Economics. Develop a realistic plan for refinancing the national debt. Trace the possible effects of your plan in the following areas. Cubism, the Donatist controversy, the wave theory of light. Outline a method for preventing these effects. Criticize this method from all possible points of view. Point out the deficiencies in your point of view, as demonstrated in your answer to the last question.

Political Science. There is a red telephone on the desk beside you. Start World War III. Report at length on it socio-political effects, if any.

Epistemology. Take a position for or against truth. Prove the validity of your position.

Physics. Explain the nature of matter. Include in your answer an evaluation of the impact of the development of mathematics on science.
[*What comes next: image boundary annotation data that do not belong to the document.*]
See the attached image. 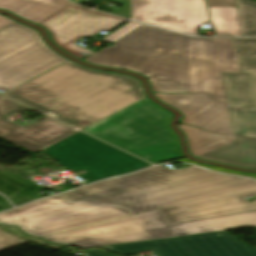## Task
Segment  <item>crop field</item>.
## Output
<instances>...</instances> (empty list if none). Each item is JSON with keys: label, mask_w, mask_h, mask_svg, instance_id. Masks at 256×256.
Segmentation results:
<instances>
[{"label": "crop field", "mask_w": 256, "mask_h": 256, "mask_svg": "<svg viewBox=\"0 0 256 256\" xmlns=\"http://www.w3.org/2000/svg\"><path fill=\"white\" fill-rule=\"evenodd\" d=\"M255 231H256V228H255Z\"/></svg>", "instance_id": "36"}, {"label": "crop field", "mask_w": 256, "mask_h": 256, "mask_svg": "<svg viewBox=\"0 0 256 256\" xmlns=\"http://www.w3.org/2000/svg\"><path fill=\"white\" fill-rule=\"evenodd\" d=\"M190 93L227 103L213 38L188 37Z\"/></svg>", "instance_id": "12"}, {"label": "crop field", "mask_w": 256, "mask_h": 256, "mask_svg": "<svg viewBox=\"0 0 256 256\" xmlns=\"http://www.w3.org/2000/svg\"><path fill=\"white\" fill-rule=\"evenodd\" d=\"M101 248L120 255L154 250L157 256H256L255 249L225 232L101 246ZM87 251L101 256H115L99 249Z\"/></svg>", "instance_id": "9"}, {"label": "crop field", "mask_w": 256, "mask_h": 256, "mask_svg": "<svg viewBox=\"0 0 256 256\" xmlns=\"http://www.w3.org/2000/svg\"><path fill=\"white\" fill-rule=\"evenodd\" d=\"M83 61L148 77L155 92L189 93L187 36L143 25Z\"/></svg>", "instance_id": "3"}, {"label": "crop field", "mask_w": 256, "mask_h": 256, "mask_svg": "<svg viewBox=\"0 0 256 256\" xmlns=\"http://www.w3.org/2000/svg\"><path fill=\"white\" fill-rule=\"evenodd\" d=\"M80 253H82V254H80L78 256H97V255L90 254V253H88L86 251H81Z\"/></svg>", "instance_id": "35"}, {"label": "crop field", "mask_w": 256, "mask_h": 256, "mask_svg": "<svg viewBox=\"0 0 256 256\" xmlns=\"http://www.w3.org/2000/svg\"><path fill=\"white\" fill-rule=\"evenodd\" d=\"M179 128L185 133L189 152L194 157L234 141L233 136H218L183 124Z\"/></svg>", "instance_id": "19"}, {"label": "crop field", "mask_w": 256, "mask_h": 256, "mask_svg": "<svg viewBox=\"0 0 256 256\" xmlns=\"http://www.w3.org/2000/svg\"><path fill=\"white\" fill-rule=\"evenodd\" d=\"M0 137L3 138V139H6V140H8L12 143H15V144H17L21 147H24V148H26V149L34 152V153H37V152L41 151L42 149H44V148L33 145L31 143H28L24 140L18 139L16 137L12 136V135H9V134L3 133V132H0Z\"/></svg>", "instance_id": "28"}, {"label": "crop field", "mask_w": 256, "mask_h": 256, "mask_svg": "<svg viewBox=\"0 0 256 256\" xmlns=\"http://www.w3.org/2000/svg\"><path fill=\"white\" fill-rule=\"evenodd\" d=\"M0 228L6 232H9L17 237H20L22 239H25V240H28V241H31V242H34V243H38V244H42V245H46V246H50V247H54V248H63V247H66V246H60V245H52V244H49L45 241H42L38 238H33V237H30V236H27L25 235L24 233H22L19 229H17L16 227H6L4 225H0ZM66 248H69V249H73V250H79L75 247H66Z\"/></svg>", "instance_id": "26"}, {"label": "crop field", "mask_w": 256, "mask_h": 256, "mask_svg": "<svg viewBox=\"0 0 256 256\" xmlns=\"http://www.w3.org/2000/svg\"><path fill=\"white\" fill-rule=\"evenodd\" d=\"M235 142L196 158L230 166L256 169V139L234 136Z\"/></svg>", "instance_id": "16"}, {"label": "crop field", "mask_w": 256, "mask_h": 256, "mask_svg": "<svg viewBox=\"0 0 256 256\" xmlns=\"http://www.w3.org/2000/svg\"><path fill=\"white\" fill-rule=\"evenodd\" d=\"M195 165H198V166H201V167H204V168H208V169H212V170H216V171H221V172H226V173H231V174H236V175L256 178V175H253V174H246V173H241V172L227 171V170H223V169H219V168H215V167H211V166H207V165H203V164H199V163H196Z\"/></svg>", "instance_id": "32"}, {"label": "crop field", "mask_w": 256, "mask_h": 256, "mask_svg": "<svg viewBox=\"0 0 256 256\" xmlns=\"http://www.w3.org/2000/svg\"><path fill=\"white\" fill-rule=\"evenodd\" d=\"M239 70L256 71V39L233 38Z\"/></svg>", "instance_id": "21"}, {"label": "crop field", "mask_w": 256, "mask_h": 256, "mask_svg": "<svg viewBox=\"0 0 256 256\" xmlns=\"http://www.w3.org/2000/svg\"><path fill=\"white\" fill-rule=\"evenodd\" d=\"M126 21L68 5L38 25L49 31L52 41L59 48L82 59L84 56L79 54L80 52L88 55L93 53L76 45V42L86 36L95 38L101 35L98 33L101 30L112 31Z\"/></svg>", "instance_id": "10"}, {"label": "crop field", "mask_w": 256, "mask_h": 256, "mask_svg": "<svg viewBox=\"0 0 256 256\" xmlns=\"http://www.w3.org/2000/svg\"><path fill=\"white\" fill-rule=\"evenodd\" d=\"M159 100L167 103L170 106H175L176 104H178L180 101H182L187 94H181V95H162L159 93L155 94Z\"/></svg>", "instance_id": "30"}, {"label": "crop field", "mask_w": 256, "mask_h": 256, "mask_svg": "<svg viewBox=\"0 0 256 256\" xmlns=\"http://www.w3.org/2000/svg\"><path fill=\"white\" fill-rule=\"evenodd\" d=\"M243 36H256V2L237 0Z\"/></svg>", "instance_id": "25"}, {"label": "crop field", "mask_w": 256, "mask_h": 256, "mask_svg": "<svg viewBox=\"0 0 256 256\" xmlns=\"http://www.w3.org/2000/svg\"><path fill=\"white\" fill-rule=\"evenodd\" d=\"M12 23H14L13 20L3 16V15H0V30L8 27L9 25H11Z\"/></svg>", "instance_id": "33"}, {"label": "crop field", "mask_w": 256, "mask_h": 256, "mask_svg": "<svg viewBox=\"0 0 256 256\" xmlns=\"http://www.w3.org/2000/svg\"><path fill=\"white\" fill-rule=\"evenodd\" d=\"M256 227V212L168 225L159 209L42 237L82 248Z\"/></svg>", "instance_id": "4"}, {"label": "crop field", "mask_w": 256, "mask_h": 256, "mask_svg": "<svg viewBox=\"0 0 256 256\" xmlns=\"http://www.w3.org/2000/svg\"><path fill=\"white\" fill-rule=\"evenodd\" d=\"M209 6H237L236 0H208Z\"/></svg>", "instance_id": "31"}, {"label": "crop field", "mask_w": 256, "mask_h": 256, "mask_svg": "<svg viewBox=\"0 0 256 256\" xmlns=\"http://www.w3.org/2000/svg\"><path fill=\"white\" fill-rule=\"evenodd\" d=\"M67 60L38 31L16 22L0 32V90L6 92Z\"/></svg>", "instance_id": "7"}, {"label": "crop field", "mask_w": 256, "mask_h": 256, "mask_svg": "<svg viewBox=\"0 0 256 256\" xmlns=\"http://www.w3.org/2000/svg\"><path fill=\"white\" fill-rule=\"evenodd\" d=\"M229 112L234 135L256 138V112L234 108H229Z\"/></svg>", "instance_id": "22"}, {"label": "crop field", "mask_w": 256, "mask_h": 256, "mask_svg": "<svg viewBox=\"0 0 256 256\" xmlns=\"http://www.w3.org/2000/svg\"><path fill=\"white\" fill-rule=\"evenodd\" d=\"M173 108L183 113V120L180 123L218 135H232L227 104L218 103L203 94H188Z\"/></svg>", "instance_id": "14"}, {"label": "crop field", "mask_w": 256, "mask_h": 256, "mask_svg": "<svg viewBox=\"0 0 256 256\" xmlns=\"http://www.w3.org/2000/svg\"><path fill=\"white\" fill-rule=\"evenodd\" d=\"M207 21L209 20L205 0H187L188 33L198 35L197 28Z\"/></svg>", "instance_id": "24"}, {"label": "crop field", "mask_w": 256, "mask_h": 256, "mask_svg": "<svg viewBox=\"0 0 256 256\" xmlns=\"http://www.w3.org/2000/svg\"><path fill=\"white\" fill-rule=\"evenodd\" d=\"M256 196V186L242 188L170 207L161 208L168 224L256 211V203L243 197Z\"/></svg>", "instance_id": "11"}, {"label": "crop field", "mask_w": 256, "mask_h": 256, "mask_svg": "<svg viewBox=\"0 0 256 256\" xmlns=\"http://www.w3.org/2000/svg\"><path fill=\"white\" fill-rule=\"evenodd\" d=\"M216 36H242L237 7H209Z\"/></svg>", "instance_id": "20"}, {"label": "crop field", "mask_w": 256, "mask_h": 256, "mask_svg": "<svg viewBox=\"0 0 256 256\" xmlns=\"http://www.w3.org/2000/svg\"><path fill=\"white\" fill-rule=\"evenodd\" d=\"M67 0H0V8L33 23H40L66 5Z\"/></svg>", "instance_id": "18"}, {"label": "crop field", "mask_w": 256, "mask_h": 256, "mask_svg": "<svg viewBox=\"0 0 256 256\" xmlns=\"http://www.w3.org/2000/svg\"><path fill=\"white\" fill-rule=\"evenodd\" d=\"M25 108H26V107L20 105V106H18V107H16V108L12 109V110H10V111H11V112H14V113H17V112H19V111H21V110H23V109H25Z\"/></svg>", "instance_id": "34"}, {"label": "crop field", "mask_w": 256, "mask_h": 256, "mask_svg": "<svg viewBox=\"0 0 256 256\" xmlns=\"http://www.w3.org/2000/svg\"><path fill=\"white\" fill-rule=\"evenodd\" d=\"M121 207L62 196L36 201L0 215V223L18 225L30 235L42 237L119 217L132 215Z\"/></svg>", "instance_id": "6"}, {"label": "crop field", "mask_w": 256, "mask_h": 256, "mask_svg": "<svg viewBox=\"0 0 256 256\" xmlns=\"http://www.w3.org/2000/svg\"><path fill=\"white\" fill-rule=\"evenodd\" d=\"M19 104L0 96V131L25 139L44 148L78 132L46 116L21 126L7 118L15 115L8 110Z\"/></svg>", "instance_id": "13"}, {"label": "crop field", "mask_w": 256, "mask_h": 256, "mask_svg": "<svg viewBox=\"0 0 256 256\" xmlns=\"http://www.w3.org/2000/svg\"><path fill=\"white\" fill-rule=\"evenodd\" d=\"M222 72H239L231 38H214Z\"/></svg>", "instance_id": "23"}, {"label": "crop field", "mask_w": 256, "mask_h": 256, "mask_svg": "<svg viewBox=\"0 0 256 256\" xmlns=\"http://www.w3.org/2000/svg\"><path fill=\"white\" fill-rule=\"evenodd\" d=\"M251 185L256 181L195 167L172 171L159 166L61 195L73 202L92 200L138 213Z\"/></svg>", "instance_id": "2"}, {"label": "crop field", "mask_w": 256, "mask_h": 256, "mask_svg": "<svg viewBox=\"0 0 256 256\" xmlns=\"http://www.w3.org/2000/svg\"><path fill=\"white\" fill-rule=\"evenodd\" d=\"M43 152L70 171L89 172L80 175L88 182L139 170L150 165L81 132Z\"/></svg>", "instance_id": "8"}, {"label": "crop field", "mask_w": 256, "mask_h": 256, "mask_svg": "<svg viewBox=\"0 0 256 256\" xmlns=\"http://www.w3.org/2000/svg\"><path fill=\"white\" fill-rule=\"evenodd\" d=\"M141 25L142 24L130 21L129 23L125 24L124 26H122L118 30H116L113 33H111L110 35H108L102 41H106V42L112 43V42L120 39L121 37L125 36L129 32L133 31L134 29L138 28Z\"/></svg>", "instance_id": "27"}, {"label": "crop field", "mask_w": 256, "mask_h": 256, "mask_svg": "<svg viewBox=\"0 0 256 256\" xmlns=\"http://www.w3.org/2000/svg\"><path fill=\"white\" fill-rule=\"evenodd\" d=\"M228 106L256 111V72L222 73Z\"/></svg>", "instance_id": "17"}, {"label": "crop field", "mask_w": 256, "mask_h": 256, "mask_svg": "<svg viewBox=\"0 0 256 256\" xmlns=\"http://www.w3.org/2000/svg\"><path fill=\"white\" fill-rule=\"evenodd\" d=\"M4 95L80 130L145 98L137 79L70 61Z\"/></svg>", "instance_id": "1"}, {"label": "crop field", "mask_w": 256, "mask_h": 256, "mask_svg": "<svg viewBox=\"0 0 256 256\" xmlns=\"http://www.w3.org/2000/svg\"><path fill=\"white\" fill-rule=\"evenodd\" d=\"M25 243L24 241L0 231V251Z\"/></svg>", "instance_id": "29"}, {"label": "crop field", "mask_w": 256, "mask_h": 256, "mask_svg": "<svg viewBox=\"0 0 256 256\" xmlns=\"http://www.w3.org/2000/svg\"><path fill=\"white\" fill-rule=\"evenodd\" d=\"M133 19L187 33L186 0H130Z\"/></svg>", "instance_id": "15"}, {"label": "crop field", "mask_w": 256, "mask_h": 256, "mask_svg": "<svg viewBox=\"0 0 256 256\" xmlns=\"http://www.w3.org/2000/svg\"><path fill=\"white\" fill-rule=\"evenodd\" d=\"M171 116L149 98L82 130L153 164L182 158Z\"/></svg>", "instance_id": "5"}]
</instances>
Astronomy. Define the universe. Give three examples.

General Knowledge. Describe in detail. Be objective and specific


There’s another line on the site that I am going to use sometimes: The more you run over a dead cat, the flatter it gets. Words to live by. It’s followed (in the Corporate America section) with, There is always one more imbecile than you counted on. Man, ain’t that a statement we’ve all proven out countless times.

One final bit from the Laws of Combat, but could just as well be in the Corporate America section: If the enemy is in range, so are you.

So I’ve been trying in some ways, marginally so, without much diligence, perspective, or commitment, to put things into perspective in my life. It’s tiring, even debilitating, to go from one fire to the next. There must be some respite out there. Planning, anticipating, avoiding the easy problems would change so much. Ah, fuck it. It’s tough being us, eh?

I need to stop writing now because I feel a bad flip coming. Look out, fire in the hole!!!